**THE TASK**
Take the listing below and write it out again exactly, skipping any picture that it holds.

**DATASET EXCERPT**
══════

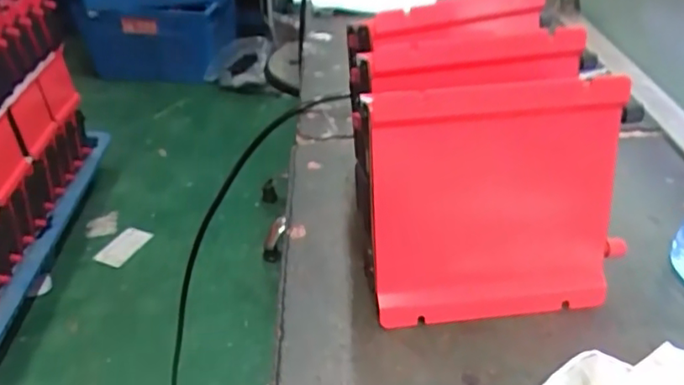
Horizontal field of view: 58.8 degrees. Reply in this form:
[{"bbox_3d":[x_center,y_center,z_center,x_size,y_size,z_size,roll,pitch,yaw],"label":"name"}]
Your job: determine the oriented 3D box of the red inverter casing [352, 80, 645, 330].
[{"bbox_3d":[0.108,0.002,0.434,0.187,0.163,0.080,-5,34,-2],"label":"red inverter casing"}]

══════

**ANSWER TO THE EXERCISE**
Horizontal field of view: 58.8 degrees. Reply in this form:
[{"bbox_3d":[x_center,y_center,z_center,x_size,y_size,z_size,roll,pitch,yaw],"label":"name"}]
Your job: determine the oriented 3D box of the red inverter casing [352, 80, 645, 330].
[{"bbox_3d":[0.108,0.002,0.434,0.187,0.163,0.080,-5,34,-2],"label":"red inverter casing"}]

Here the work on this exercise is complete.